Jobs' further argued that Flash technology has a dramatic effect on the life of mobile batteries.
"To achieve long battery life when playing video, mobile devices must decode the video in hardware; decoding it in software uses too much power," Jobs wrote. "The video on almost all Flash websites currently requires an older generation decoder that is not implemented in mobile chips and must be run in software.

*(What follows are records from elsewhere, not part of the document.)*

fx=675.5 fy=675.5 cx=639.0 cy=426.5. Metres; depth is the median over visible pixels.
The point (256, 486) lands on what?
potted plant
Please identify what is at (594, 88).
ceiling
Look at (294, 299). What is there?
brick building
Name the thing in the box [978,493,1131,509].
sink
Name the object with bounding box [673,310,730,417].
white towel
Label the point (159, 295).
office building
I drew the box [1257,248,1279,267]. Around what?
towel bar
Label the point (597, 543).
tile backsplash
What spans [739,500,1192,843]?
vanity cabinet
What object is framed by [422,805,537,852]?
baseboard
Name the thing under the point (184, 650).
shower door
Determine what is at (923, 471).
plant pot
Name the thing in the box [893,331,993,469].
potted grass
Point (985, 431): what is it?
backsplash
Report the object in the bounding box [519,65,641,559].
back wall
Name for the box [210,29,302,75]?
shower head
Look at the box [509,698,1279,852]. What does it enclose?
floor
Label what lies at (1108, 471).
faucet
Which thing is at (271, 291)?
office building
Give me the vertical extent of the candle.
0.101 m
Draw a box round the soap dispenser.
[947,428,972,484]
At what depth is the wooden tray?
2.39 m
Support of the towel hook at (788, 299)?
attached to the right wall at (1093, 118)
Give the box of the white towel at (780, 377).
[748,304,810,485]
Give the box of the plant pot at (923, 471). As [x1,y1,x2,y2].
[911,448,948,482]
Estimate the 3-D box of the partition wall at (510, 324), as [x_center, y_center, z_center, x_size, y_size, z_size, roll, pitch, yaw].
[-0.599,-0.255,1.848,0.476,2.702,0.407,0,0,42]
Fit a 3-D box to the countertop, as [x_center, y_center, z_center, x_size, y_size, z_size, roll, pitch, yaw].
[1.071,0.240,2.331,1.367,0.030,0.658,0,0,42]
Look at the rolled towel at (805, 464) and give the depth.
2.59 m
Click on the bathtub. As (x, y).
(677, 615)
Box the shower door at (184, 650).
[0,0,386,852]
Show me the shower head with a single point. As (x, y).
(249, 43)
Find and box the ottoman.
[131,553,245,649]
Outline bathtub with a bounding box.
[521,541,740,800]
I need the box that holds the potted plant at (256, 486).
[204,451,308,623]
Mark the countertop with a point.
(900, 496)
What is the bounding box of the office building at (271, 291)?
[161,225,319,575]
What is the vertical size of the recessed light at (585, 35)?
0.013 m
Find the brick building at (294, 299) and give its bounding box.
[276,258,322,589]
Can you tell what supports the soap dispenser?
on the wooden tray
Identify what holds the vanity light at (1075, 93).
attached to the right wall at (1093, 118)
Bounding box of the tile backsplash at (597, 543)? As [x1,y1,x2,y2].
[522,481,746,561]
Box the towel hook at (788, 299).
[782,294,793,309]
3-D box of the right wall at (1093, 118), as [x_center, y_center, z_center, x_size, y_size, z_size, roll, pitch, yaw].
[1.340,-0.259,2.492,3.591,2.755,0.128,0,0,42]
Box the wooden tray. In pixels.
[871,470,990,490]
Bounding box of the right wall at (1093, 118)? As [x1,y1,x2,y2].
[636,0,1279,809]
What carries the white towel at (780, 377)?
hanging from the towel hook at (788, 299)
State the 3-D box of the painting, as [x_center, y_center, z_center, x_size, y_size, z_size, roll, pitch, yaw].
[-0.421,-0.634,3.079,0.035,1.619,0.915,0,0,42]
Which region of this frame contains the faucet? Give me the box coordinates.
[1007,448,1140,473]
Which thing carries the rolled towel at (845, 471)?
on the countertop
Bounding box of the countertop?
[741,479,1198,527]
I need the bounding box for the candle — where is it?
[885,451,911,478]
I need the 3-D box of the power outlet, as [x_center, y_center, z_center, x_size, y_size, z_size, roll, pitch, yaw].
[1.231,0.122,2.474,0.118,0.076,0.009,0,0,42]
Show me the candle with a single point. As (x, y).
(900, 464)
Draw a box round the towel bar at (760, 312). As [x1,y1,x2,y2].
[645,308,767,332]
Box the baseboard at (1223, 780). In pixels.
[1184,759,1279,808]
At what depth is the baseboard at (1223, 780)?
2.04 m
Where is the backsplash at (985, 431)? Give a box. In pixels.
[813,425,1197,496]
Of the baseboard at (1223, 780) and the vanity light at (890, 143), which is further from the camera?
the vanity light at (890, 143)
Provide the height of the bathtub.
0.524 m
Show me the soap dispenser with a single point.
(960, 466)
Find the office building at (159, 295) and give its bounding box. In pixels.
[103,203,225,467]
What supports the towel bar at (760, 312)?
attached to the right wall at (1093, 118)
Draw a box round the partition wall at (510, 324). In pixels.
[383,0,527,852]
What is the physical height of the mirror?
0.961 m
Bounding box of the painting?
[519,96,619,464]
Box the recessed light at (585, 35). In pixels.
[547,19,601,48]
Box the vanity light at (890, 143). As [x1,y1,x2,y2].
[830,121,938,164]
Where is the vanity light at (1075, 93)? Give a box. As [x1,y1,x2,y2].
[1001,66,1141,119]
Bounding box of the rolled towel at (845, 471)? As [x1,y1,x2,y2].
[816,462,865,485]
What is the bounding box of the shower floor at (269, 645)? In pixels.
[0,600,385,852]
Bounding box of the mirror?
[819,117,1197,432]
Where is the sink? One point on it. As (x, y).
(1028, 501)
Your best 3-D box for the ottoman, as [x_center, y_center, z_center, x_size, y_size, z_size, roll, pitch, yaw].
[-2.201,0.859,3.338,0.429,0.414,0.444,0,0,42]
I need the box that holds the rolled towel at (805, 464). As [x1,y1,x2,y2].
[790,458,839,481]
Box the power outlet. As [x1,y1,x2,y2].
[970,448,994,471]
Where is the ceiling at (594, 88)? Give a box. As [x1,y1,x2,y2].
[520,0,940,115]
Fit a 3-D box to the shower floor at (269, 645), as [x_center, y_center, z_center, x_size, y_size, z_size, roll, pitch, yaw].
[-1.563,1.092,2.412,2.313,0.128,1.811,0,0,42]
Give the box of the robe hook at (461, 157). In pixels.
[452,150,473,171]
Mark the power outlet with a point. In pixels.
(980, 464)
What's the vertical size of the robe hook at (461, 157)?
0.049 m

The difference is striking: on an iPhone, for example, H.264 videos play for up to 10 hours, while videos decoded in software play for less than 5 hours before the battery is fully drained." Jobs also believes that Flash was designed for PCs using mice, not for touch screens using fingers.
"Even if iPhones, iPods and iPads ran Flash, it would not solve the problem that most Flash websites need to be rewritten to support touch-based devices," he wrote.

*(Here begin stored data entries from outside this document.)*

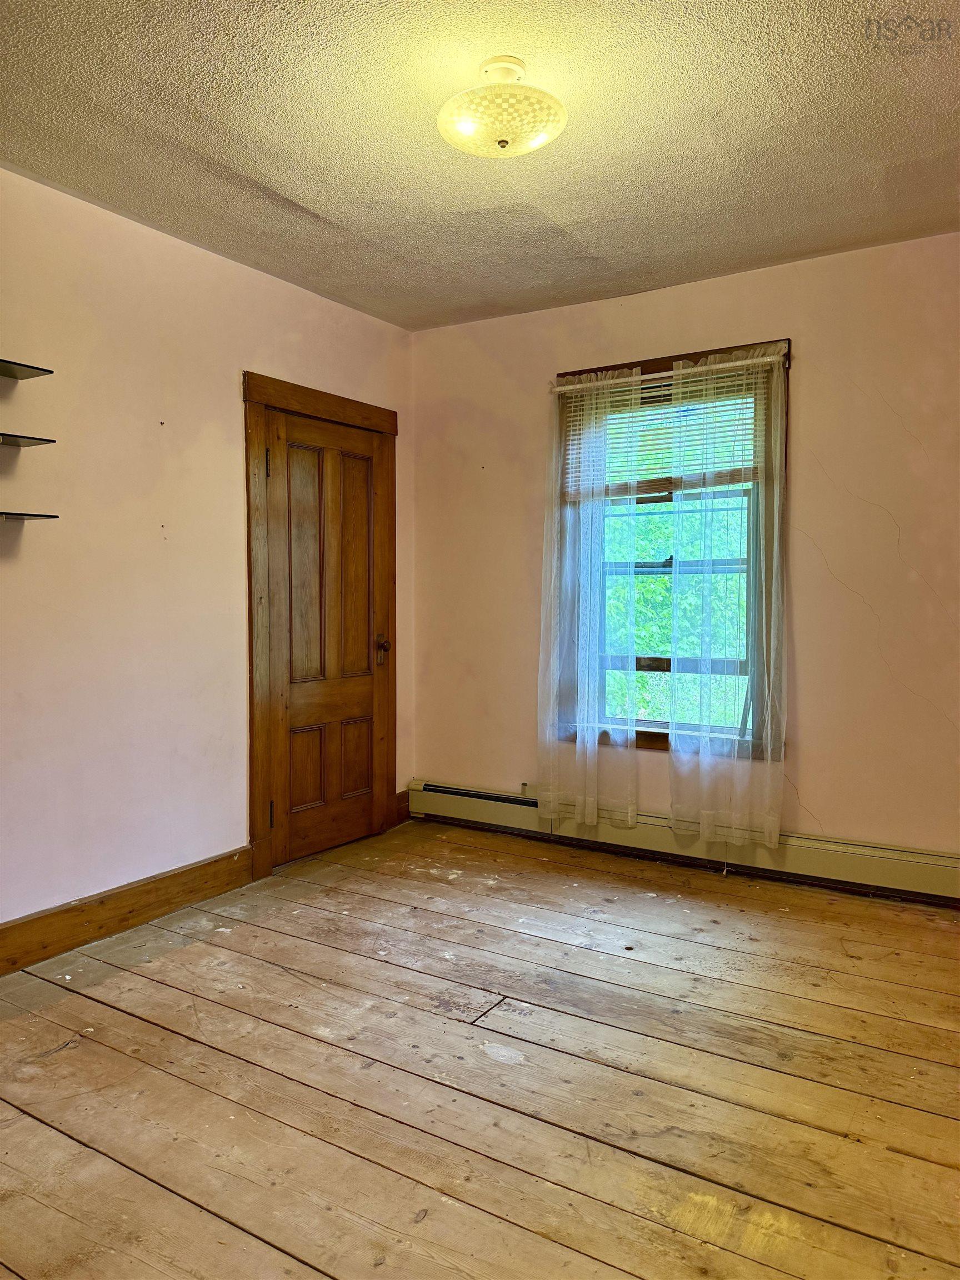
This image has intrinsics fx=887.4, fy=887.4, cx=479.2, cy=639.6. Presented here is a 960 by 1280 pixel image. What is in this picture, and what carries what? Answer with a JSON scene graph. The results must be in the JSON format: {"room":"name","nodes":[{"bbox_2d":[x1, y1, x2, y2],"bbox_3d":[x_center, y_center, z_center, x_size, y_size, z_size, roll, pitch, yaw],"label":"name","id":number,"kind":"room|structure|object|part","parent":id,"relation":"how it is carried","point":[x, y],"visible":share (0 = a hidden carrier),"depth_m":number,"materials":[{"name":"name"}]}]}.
{"room":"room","nodes":[
{"label":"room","id":0,"kind":"room"},
{"bbox_2d":[0,168,415,947],"bbox_3d":[-1.532,-0.215,2.892,0.159,2.539,4.404,2,3,32],"label":"left wall","id":1,"kind":"structure","parent":0,"point":[233,399],"depth_m":3.20,"materials":[{"name":"paint"}]},
{"bbox_2d":[0,358,54,380],"bbox_3d":[-1.562,-0.815,2.542,0.196,0.022,0.623,2,3,32],"label":"upper wall shelf","id":2,"kind":"object","parent":1,"relation":"attached to","point":[9,375],"visible":1,"depth_m":2.72,"materials":[{"name":"black glass"}]},
{"bbox_2d":[0,432,57,447],"bbox_3d":[-1.553,-0.609,2.593,0.209,0.019,0.555,2,3,32],"label":"glass shelf","id":3,"kind":"object","parent":1,"relation":"attached to","point":[19,445],"visible":1,"depth_m":2.73,"materials":[{"name":"black glass"}]},
{"bbox_2d":[0,510,59,520],"bbox_3d":[-1.551,-0.375,2.606,0.204,0.016,0.545,2,3,32],"label":"lower shelf","id":4,"kind":"object","parent":1,"relation":"attached to","point":[22,514],"visible":1,"depth_m":2.73,"materials":[{"name":"black glass"}]},
{"bbox_2d":[0,847,256,975],"bbox_3d":[-1.684,0.992,2.520,0.018,0.142,2.777,2,3,32],"label":"baseboard","id":5,"kind":"structure","parent":1,"relation":"attached to","point":[170,878],"depth_m":3.14,"materials":[{"name":"brown wood"}]},
{"bbox_2d":[242,372,399,883],"bbox_3d":[-0.727,-0.076,4.088,0.150,2.103,0.995,2,3,32],"label":"door frame","id":6,"kind":"structure","parent":1,"relation":"attached to","point":[249,399],"depth_m":3.73,"materials":[{"name":"brown wood"}]},
{"bbox_2d":[265,408,388,865],"bbox_3d":[-0.654,-0.008,4.051,0.112,1.959,0.766,2,3,32],"label":"door","id":7,"kind":"structure","parent":6,"relation":"in","point":[365,711],"depth_m":4.04,"materials":[{"name":"brown wood"}]},
{"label":"hinge","id":8,"kind":"part","parent":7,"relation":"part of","materials":[{"name":"metal"}]},
{"bbox_3d":[-0.774,0.589,3.945,0.048,0.368,0.180,2,3,32],"label":"panel","id":9,"kind":"part","parent":7,"relation":"part of","materials":[{"name":"brown wood"}]},
{"bbox_3d":[-0.761,-0.283,3.912,0.053,1.064,0.237,2,3,32],"label":"panel","id":10,"kind":"part","parent":7,"relation":"part of","materials":[{"name":"brown wood"}]},
{"bbox_3d":[-0.592,-0.296,4.160,0.052,1.040,0.225,2,3,32],"label":"panel","id":11,"kind":"part","parent":7,"relation":"part of","materials":[{"name":"brown wood"}]},
{"bbox_3d":[-0.591,0.579,4.205,0.050,0.366,0.185,2,3,32],"label":"panel","id":12,"kind":"part","parent":7,"relation":"part of","materials":[{"name":"brown wood"}]},
{"bbox_3d":[-0.471,0.055,4.312,0.081,0.116,0.070,2,3,32],"label":"doorknob","id":13,"kind":"part","parent":7,"relation":"part of","materials":[{"name":"metal"}]},
{"bbox_2d":[394,789,411,823],"bbox_3d":[-0.400,0.861,4.601,0.017,0.154,0.134,2,3,32],"label":"baseboard","id":14,"kind":"structure","parent":1,"relation":"attached to","point":[404,802],"depth_m":4.59,"materials":[{"name":"brown wood"}]},
{"bbox_2d":[0,0,959,330],"bbox_3d":[0.072,-1.480,1.893,3.802,0.116,4.363,2,3,32],"label":"ceiling","id":15,"kind":"structure","parent":0,"point":[312,205],"depth_m":2.55,"materials":[{"name":"paint"}]},
{"bbox_2d":[437,55,567,158],"bbox_3d":[0.056,-1.360,2.291,0.349,0.188,0.346,2,3,32],"label":"ceiling light","id":16,"kind":"object","parent":15,"relation":"attached to","point":[558,125],"visible":0.99,"depth_m":2.22,"materials":[{"name":"white glass"}]},
{"bbox_2d":[0,818,959,1279],"bbox_3d":[0.090,1.160,1.919,3.905,0.110,4.629,2,3,32],"label":"floor","id":17,"kind":"structure","parent":0,"point":[320,948],"depth_m":2.20,"materials":[{"name":"brown wood"}]},
{"bbox_2d":[410,231,959,878],"bbox_3d":[1.189,-0.265,3.767,3.684,2.536,0.165,2,3,32],"label":"back wall","id":18,"kind":"structure","parent":0,"point":[808,383],"depth_m":3.58,"materials":[{"name":"beige paint"}]},
{"bbox_2d":[554,333,790,757],"bbox_3d":[0.849,-0.347,3.961,1.058,1.811,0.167,2,3,32],"label":"window","id":19,"kind":"structure","parent":18,"relation":"in","point":[650,738],"depth_m":3.92,"materials":[{"name":"brown wood"}]},
{"bbox_2d":[561,361,763,497],"bbox_3d":[0.820,-0.907,3.922,0.964,0.477,0.047,2,3,32],"label":"window blind","id":20,"kind":"object","parent":19,"relation":"attached to","point":[721,482],"visible":0.64,"depth_m":3.90,"materials":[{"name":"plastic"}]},
{"bbox_2d":[550,352,789,391],"bbox_3d":[0.811,-1.144,3.836,1.127,0.046,0.049,2,3,32],"label":"curtain rod","id":21,"kind":"object","parent":19,"relation":"attached to","point":[641,378],"visible":0.82,"depth_m":3.79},
{"bbox_2d":[538,368,641,830],"bbox_3d":[0.488,-0.184,3.974,0.576,2.041,0.091,2,3,32],"label":"sheer curtain","id":22,"kind":"object","parent":21,"relation":"hanging from","point":[594,818],"visible":0.97,"depth_m":3.98,"materials":[{"name":"white fabric"}]},
{"bbox_2d":[665,342,785,844],"bbox_3d":[1.017,-0.169,3.671,0.547,2.062,0.096,2,3,32],"label":"sheer curtain","id":23,"kind":"object","parent":21,"relation":"hanging from","point":[705,821],"visible":0.97,"depth_m":3.67,"materials":[{"name":"fabric"}]},
{"bbox_2d":[410,780,959,906],"bbox_3d":[0.950,0.875,3.857,3.053,0.181,0.072,2,3,32],"label":"baseboard heater","id":24,"kind":"object","parent":18,"relation":"attached to","point":[871,869],"visible":0.81,"depth_m":3.75,"materials":[{"name":"beige metal"}]},
{"label":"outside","id":25,"kind":"structure","parent":0,"visible":0},
{"label":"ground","id":26,"kind":"structure","parent":25,"visible":0},
{"bbox_2d":[600,416,746,735],"bbox_3d":[2.065,-0.176,8.717,6.185,6.594,3.495,2,3,32],"label":"tree","id":27,"kind":"object","parent":26,"relation":"on","point":[644,579],"visible":0.17,"depth_m":7.98,"materials":[{"name":"green plant"}]}
]}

Finally, Apple believes that adding a third party layer of software comes between the OS platform and the developer's app ultimately results in sub-standard apps, which Jobs explained as "the most important reason" why Apple won't support Flash.
If developers grow dependent on third party development libraries and tools, they can only take advantage of platform enhancements if and when the third party chooses to adopt the new features," Jobs wrote. "We cannot be at the mercy of a third party deciding if and when they will make our enhancements available to our developers."
In conclusion, Jobs said Flash was created "during the PC era" but falls short in the mobile era.
"New open standards created in the mobile era, such as HTML5, will win on mobile devices (and PCs too). Perhaps Adobe should focus more on creating great HTML5 tools for the future, and less on criticizing Apple for leaving the past behind," Jobs concluded.